- Born: March 1953 (age 73) England
- Occupations: Photographer, artist
- Years active: 1970s–present
- Notable work: Perfidious Man "Andy Warhol's House"

= David Gamble (photographer) =

British-American photographer and artist (born 1953)

David Martin Gamble is a British-American photographer and artist known for his portrait and journalistic photography.

Six of his portraits, including one of Stephen Hawking, are held by the National Portrait Gallery in London, England. A portrait of Neil deGrasse Tyson by Gamble is held in the collections of the Smithsonian's National Portrait Gallery in Washington, D.C.

== Early life and education ==
Gamble was born in March 1953. In his youth, he was a member of a number of bands in the Cambridge rock scene in the 1970s, including the Inserts, Truth and Rory. He graduated from Ealing School of Art in London, England. After which, he did his postgraduate studies at the Association of Photographers. In 1986, Gamble was an assistant to Neal Slavin during the publication of Slavin's book of photography Britons. For a short period later in 1992, he would serve as a director of the association.

== Career ==
Soon after the death of Andy Warhol, Gamble was permitted access to the artist's East 66th Street, Manhattan, apartment to photograph his art work, furniture and myriad of personal effects. The project was commissioned by Sotheby's as part of the publicity for their auction of Warhol's property. A decade later in January 1998, Gamble exhibited a collection of the photographs, taken over a period of eight days, at the Groucho Club in London. Images of Warhol were digitally superimposed on several of the photographs, creating the feeling that to Paul Vallely of The Independent seemed as though "the dead man [haunted] the photographs of his living spaces."

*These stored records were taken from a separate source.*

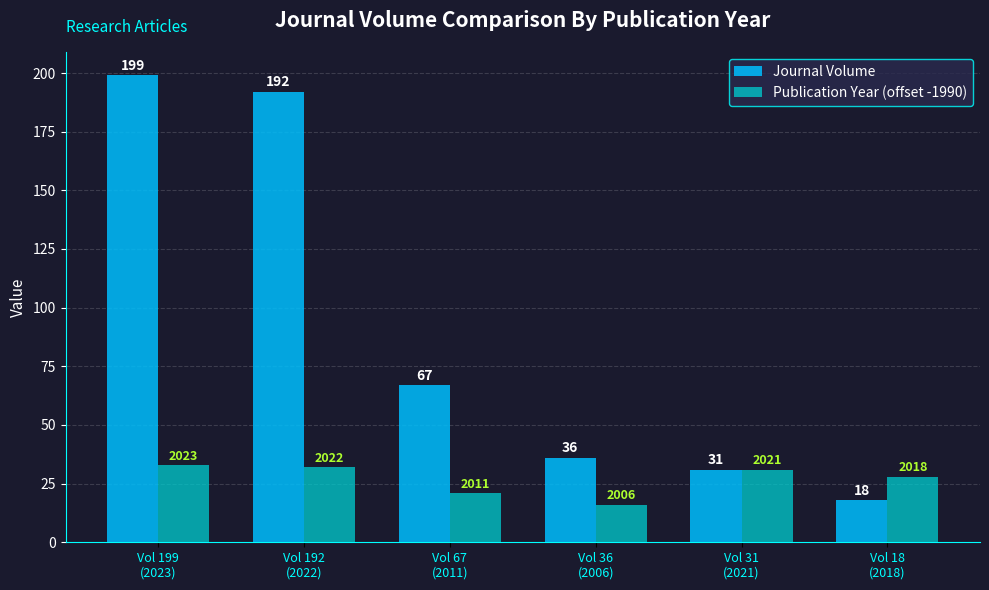

Rank the series by their maximum value, from lowest to highest.

Publication Year (offset -1990), Journal Volume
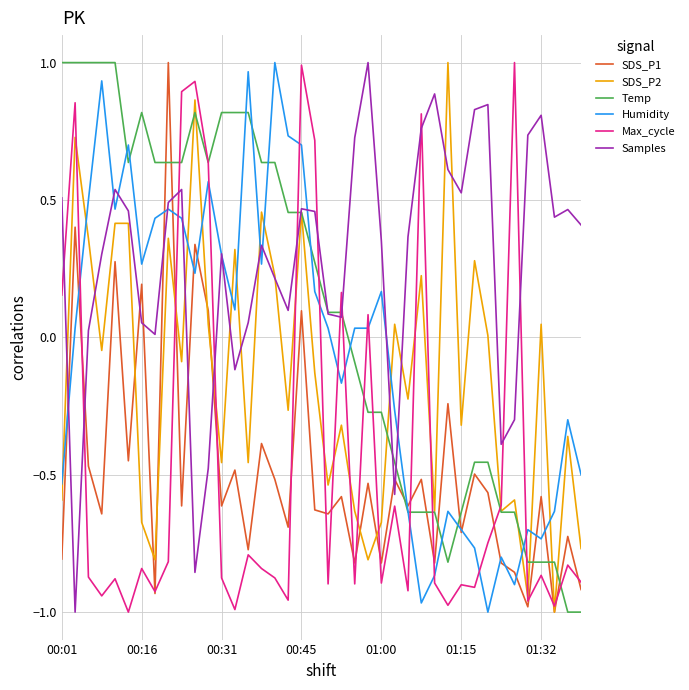

Which series has the largest total across all categories?

Samples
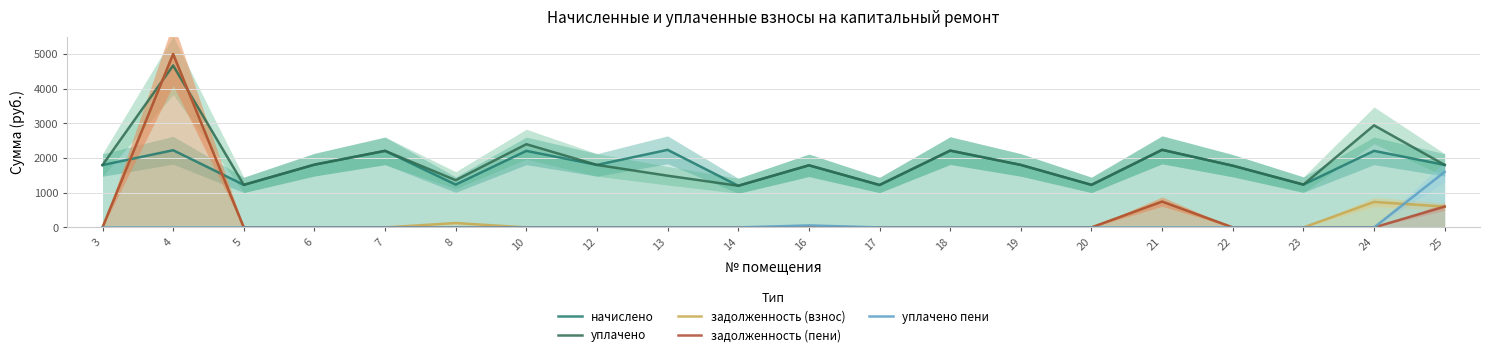

Is the value of уплачено пени at 16 greater than the value of задолженность (пени) at 25?

No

A notable example in this collection of photographs is a look inside Warhol's medicine cabinet in his private bathroom containing his varies prescription medication and personal hygiene products. This collection of prints has toured several locations, being exhibited at several galleries in the United States. The photograph of his medicine cabinet was also included in "Regarding Warhol: Sixty Artists, Fifty Years", an exhibit by Metropolitan Museum of Art that was also presented at The Andy Warhol Museum.

In 1987, Gamble was awarded the inaugural Kodak European Award which is given to professional photographers under 35-years-old.

In 1988, Gamble photographed Stephen Hawking in a portrait commissioned by Time magazine. The photograph was the winner of the second prize in the Science & Technology category of the World Press Photo of the Year award. A copy of the Hawking photograph is currently held in the collections of the National Portrait Gallery in London, England. Other portraits held by the gallery include those of Quentin Crisp, David Lean, Will Self, Alan Sugar and Elisabeth Welch. As a photojournalist, Gamble has worked for Life, Observer, The New Yorker, and Time magazines. His photographs of Dublin, Ireland were also included in and were on the cover of the Observer Magazines "Irish Issue" of 30 October 1988.

In 2000, Gamble published a photo-book with Will Self entitled Perfidious Man. The book includes several photographs by Gamble accompanied by essays written by Self. The main subject of the photographs and essays is a look into the contemporary concept of masculinity.

Gamble moved to the United States in 2000, establishing his residence in The Hamptons. Paintings he created during this period were later exhibited at the New Century Artists Gallery in Manhattan. His artwork then went on to be represented in New York by the George Bergès Gallery where in 2022 he exhibited the photographs he was hired to take of the ephemera in the final residence of Andy Warhol after the pop artist died in the hospital.

Gamble and Eric Ernst formed the Artists Secret Society. The society attempts to circumvent the traditional galleries in the Hamptons area. ASS opened an exhibit in July 2008 to promote "successful and lesser known" artists in the area. Ernst and Gamble also host an interview segment on Plum TV's "Morning Noon and Night" show. In 2009, some of Gamble's work was added to the collections of the Guild Hall Museum in East Hampton, New York. At the museums "ac.qui.si.tions" exhibit in November 2009, Gamble was on-hand to present and discuss his work with visitors.

According to Neil deGrasse Tyson, Gamble and Helen Matsos were the other two co-creators of the scientific talk show StarTalk. A portrait of Tyson taken by Gamble in 2010 is held the collections of the National Portrait Gallery in Washington, D.C.

Gamble recently collaborated with the New Orleans choreographer Maya Taylor on a work named "The Silence Project".